* [Data for the task]
━━━━
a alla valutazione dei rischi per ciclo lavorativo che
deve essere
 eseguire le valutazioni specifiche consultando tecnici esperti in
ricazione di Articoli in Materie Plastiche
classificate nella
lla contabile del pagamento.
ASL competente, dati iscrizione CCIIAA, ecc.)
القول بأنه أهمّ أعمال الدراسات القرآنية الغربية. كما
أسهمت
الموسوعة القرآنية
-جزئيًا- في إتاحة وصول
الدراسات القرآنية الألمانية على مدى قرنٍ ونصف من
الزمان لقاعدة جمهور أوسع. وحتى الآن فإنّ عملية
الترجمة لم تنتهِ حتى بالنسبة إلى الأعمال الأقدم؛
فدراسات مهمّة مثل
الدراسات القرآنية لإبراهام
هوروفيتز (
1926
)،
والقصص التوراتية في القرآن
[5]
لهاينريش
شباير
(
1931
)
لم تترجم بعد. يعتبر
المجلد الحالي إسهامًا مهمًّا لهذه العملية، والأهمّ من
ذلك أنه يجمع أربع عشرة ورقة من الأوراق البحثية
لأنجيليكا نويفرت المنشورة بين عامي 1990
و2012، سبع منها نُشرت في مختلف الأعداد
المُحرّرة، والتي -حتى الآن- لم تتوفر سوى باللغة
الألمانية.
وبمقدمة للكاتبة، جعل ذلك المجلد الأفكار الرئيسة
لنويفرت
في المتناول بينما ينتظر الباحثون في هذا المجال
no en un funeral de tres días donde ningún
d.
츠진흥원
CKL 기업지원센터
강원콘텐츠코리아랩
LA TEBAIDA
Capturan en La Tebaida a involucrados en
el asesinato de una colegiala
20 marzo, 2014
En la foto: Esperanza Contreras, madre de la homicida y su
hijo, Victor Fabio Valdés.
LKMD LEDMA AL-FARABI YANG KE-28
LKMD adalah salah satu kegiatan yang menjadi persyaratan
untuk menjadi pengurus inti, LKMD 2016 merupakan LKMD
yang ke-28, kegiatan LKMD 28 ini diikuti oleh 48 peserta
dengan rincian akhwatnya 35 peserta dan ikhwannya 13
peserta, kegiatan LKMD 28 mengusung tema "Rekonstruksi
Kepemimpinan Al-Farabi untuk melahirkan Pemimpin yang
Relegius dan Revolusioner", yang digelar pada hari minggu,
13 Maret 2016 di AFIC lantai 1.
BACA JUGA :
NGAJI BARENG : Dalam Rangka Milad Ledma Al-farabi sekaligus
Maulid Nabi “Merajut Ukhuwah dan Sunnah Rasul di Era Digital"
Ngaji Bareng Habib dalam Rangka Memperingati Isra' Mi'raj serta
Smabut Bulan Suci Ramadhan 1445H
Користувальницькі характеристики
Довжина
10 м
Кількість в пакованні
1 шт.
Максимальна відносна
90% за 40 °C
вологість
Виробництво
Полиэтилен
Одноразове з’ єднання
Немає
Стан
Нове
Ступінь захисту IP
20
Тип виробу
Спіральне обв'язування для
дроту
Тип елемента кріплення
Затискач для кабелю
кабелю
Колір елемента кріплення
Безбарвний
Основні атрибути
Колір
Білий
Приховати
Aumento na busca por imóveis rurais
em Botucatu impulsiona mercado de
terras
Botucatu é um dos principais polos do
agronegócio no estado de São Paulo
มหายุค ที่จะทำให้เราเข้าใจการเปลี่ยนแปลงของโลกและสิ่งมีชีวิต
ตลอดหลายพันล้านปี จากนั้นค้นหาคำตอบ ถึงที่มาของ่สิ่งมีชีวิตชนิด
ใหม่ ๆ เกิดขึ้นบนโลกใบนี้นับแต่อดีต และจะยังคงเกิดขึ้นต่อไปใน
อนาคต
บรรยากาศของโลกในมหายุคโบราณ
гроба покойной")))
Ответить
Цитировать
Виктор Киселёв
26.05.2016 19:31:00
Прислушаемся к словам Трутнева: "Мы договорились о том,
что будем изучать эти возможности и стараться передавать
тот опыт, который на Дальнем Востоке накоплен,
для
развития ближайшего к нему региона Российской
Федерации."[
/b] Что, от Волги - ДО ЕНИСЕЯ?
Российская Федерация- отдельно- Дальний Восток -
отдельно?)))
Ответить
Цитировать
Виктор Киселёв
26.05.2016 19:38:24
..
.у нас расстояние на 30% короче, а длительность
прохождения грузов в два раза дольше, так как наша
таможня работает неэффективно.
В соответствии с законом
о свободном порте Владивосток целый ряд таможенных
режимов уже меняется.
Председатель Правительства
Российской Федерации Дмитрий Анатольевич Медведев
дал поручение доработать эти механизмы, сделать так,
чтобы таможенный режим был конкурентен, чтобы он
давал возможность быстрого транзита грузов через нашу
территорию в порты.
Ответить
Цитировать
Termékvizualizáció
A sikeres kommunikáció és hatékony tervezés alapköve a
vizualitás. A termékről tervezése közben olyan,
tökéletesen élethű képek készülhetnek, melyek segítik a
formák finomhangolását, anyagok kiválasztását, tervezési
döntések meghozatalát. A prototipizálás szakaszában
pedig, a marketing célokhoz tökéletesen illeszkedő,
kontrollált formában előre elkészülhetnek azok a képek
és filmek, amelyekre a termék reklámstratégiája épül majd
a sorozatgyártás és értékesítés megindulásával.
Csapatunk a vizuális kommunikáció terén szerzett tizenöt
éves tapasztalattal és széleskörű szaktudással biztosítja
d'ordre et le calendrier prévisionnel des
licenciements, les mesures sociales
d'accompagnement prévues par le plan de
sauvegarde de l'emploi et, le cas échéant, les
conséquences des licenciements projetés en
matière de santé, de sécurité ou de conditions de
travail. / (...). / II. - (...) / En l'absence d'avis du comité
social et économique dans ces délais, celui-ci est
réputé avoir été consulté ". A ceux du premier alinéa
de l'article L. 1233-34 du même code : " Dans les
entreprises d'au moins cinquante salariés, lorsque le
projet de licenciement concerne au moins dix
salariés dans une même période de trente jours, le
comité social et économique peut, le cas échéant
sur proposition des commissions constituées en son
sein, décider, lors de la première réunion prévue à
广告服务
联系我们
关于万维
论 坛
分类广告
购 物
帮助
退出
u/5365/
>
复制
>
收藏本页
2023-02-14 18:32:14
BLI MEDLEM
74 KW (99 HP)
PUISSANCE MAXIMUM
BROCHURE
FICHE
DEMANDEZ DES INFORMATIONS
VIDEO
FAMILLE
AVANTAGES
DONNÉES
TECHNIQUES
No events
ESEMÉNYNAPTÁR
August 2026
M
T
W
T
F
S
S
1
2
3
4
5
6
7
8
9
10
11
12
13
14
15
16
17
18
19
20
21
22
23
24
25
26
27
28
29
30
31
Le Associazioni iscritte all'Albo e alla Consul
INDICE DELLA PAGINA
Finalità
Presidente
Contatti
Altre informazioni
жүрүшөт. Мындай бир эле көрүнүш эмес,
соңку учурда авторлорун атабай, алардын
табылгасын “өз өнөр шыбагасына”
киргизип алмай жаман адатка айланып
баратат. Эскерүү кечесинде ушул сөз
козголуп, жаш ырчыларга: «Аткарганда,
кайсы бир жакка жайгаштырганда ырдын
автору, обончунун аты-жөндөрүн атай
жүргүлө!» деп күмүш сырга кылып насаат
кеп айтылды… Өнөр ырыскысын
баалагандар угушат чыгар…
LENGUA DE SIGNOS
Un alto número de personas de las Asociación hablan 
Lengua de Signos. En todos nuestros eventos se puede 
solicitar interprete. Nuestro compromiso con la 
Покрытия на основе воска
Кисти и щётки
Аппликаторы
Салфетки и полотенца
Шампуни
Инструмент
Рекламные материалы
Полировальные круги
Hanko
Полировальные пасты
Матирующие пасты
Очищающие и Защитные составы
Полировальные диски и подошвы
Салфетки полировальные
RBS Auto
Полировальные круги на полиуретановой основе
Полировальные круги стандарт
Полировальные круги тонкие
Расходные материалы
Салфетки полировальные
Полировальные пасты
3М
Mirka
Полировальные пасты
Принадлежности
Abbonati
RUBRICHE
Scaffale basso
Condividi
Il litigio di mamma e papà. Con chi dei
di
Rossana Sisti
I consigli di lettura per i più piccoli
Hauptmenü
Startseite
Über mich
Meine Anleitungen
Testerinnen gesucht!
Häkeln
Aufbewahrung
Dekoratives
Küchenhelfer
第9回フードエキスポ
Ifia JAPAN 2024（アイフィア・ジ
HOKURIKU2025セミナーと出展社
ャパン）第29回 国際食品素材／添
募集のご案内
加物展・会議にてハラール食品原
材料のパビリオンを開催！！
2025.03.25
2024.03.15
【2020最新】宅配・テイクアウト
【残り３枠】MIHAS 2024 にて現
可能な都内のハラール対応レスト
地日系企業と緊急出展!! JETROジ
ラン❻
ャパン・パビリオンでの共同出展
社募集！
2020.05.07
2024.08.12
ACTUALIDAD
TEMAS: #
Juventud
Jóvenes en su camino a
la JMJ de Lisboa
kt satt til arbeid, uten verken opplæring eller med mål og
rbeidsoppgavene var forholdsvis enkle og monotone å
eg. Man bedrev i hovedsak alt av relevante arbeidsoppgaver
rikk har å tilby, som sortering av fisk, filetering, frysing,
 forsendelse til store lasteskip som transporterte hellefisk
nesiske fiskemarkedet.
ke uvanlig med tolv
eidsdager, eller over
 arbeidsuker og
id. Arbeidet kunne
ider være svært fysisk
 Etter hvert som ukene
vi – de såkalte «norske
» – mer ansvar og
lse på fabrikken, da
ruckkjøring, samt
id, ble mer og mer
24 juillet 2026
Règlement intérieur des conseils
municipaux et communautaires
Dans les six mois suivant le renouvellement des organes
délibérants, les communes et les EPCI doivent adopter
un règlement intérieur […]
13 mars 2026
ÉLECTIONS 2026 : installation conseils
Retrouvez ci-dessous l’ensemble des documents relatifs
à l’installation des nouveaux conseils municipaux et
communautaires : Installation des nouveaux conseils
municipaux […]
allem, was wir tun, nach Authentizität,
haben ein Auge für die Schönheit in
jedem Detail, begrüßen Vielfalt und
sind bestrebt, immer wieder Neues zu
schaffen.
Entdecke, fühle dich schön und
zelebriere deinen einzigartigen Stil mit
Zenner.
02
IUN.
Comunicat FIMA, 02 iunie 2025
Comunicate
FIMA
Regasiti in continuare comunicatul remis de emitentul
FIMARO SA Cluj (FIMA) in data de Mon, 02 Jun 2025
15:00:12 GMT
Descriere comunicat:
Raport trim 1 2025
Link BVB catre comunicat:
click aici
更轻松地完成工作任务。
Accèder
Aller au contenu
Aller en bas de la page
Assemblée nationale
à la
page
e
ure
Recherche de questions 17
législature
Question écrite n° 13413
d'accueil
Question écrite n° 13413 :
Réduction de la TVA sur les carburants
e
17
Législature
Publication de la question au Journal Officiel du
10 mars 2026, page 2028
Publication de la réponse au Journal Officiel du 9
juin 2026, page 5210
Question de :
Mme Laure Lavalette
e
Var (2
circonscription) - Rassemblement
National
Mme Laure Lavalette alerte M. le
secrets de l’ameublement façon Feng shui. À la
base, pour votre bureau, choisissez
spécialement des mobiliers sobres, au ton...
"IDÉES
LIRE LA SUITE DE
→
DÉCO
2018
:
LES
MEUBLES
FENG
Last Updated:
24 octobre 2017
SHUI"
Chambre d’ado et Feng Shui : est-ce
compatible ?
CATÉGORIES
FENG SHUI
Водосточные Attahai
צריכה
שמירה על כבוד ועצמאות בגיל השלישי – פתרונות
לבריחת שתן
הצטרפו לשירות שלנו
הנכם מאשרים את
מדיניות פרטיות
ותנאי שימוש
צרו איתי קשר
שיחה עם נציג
━━━━
* [What is being asked]
Please switch "valutazione" to "analisi" in the records from the start up to and including the line with "الدراسات القرآنية الألمانية". Give those lines again with nothing else changed.

* [Written solution]
a alla analisi dei rischi per ciclo lavorativo che
deve essere
 eseguire le valutazioni specifiche consultando tecnici esperti in
ricazione di Articoli in Materie Plastiche
classificate nella
lla contabile del pagamento.
ASL competente, dati iscrizione CCIIAA, ecc.)
القول بأنه أهمّ أعمال الدراسات القرآنية الغربية. كما
أسهمت
الموسوعة القرآنية
-جزئيًا- في إتاحة وصول
الدراسات القرآنية الألمانية على مدى قرنٍ ونصف من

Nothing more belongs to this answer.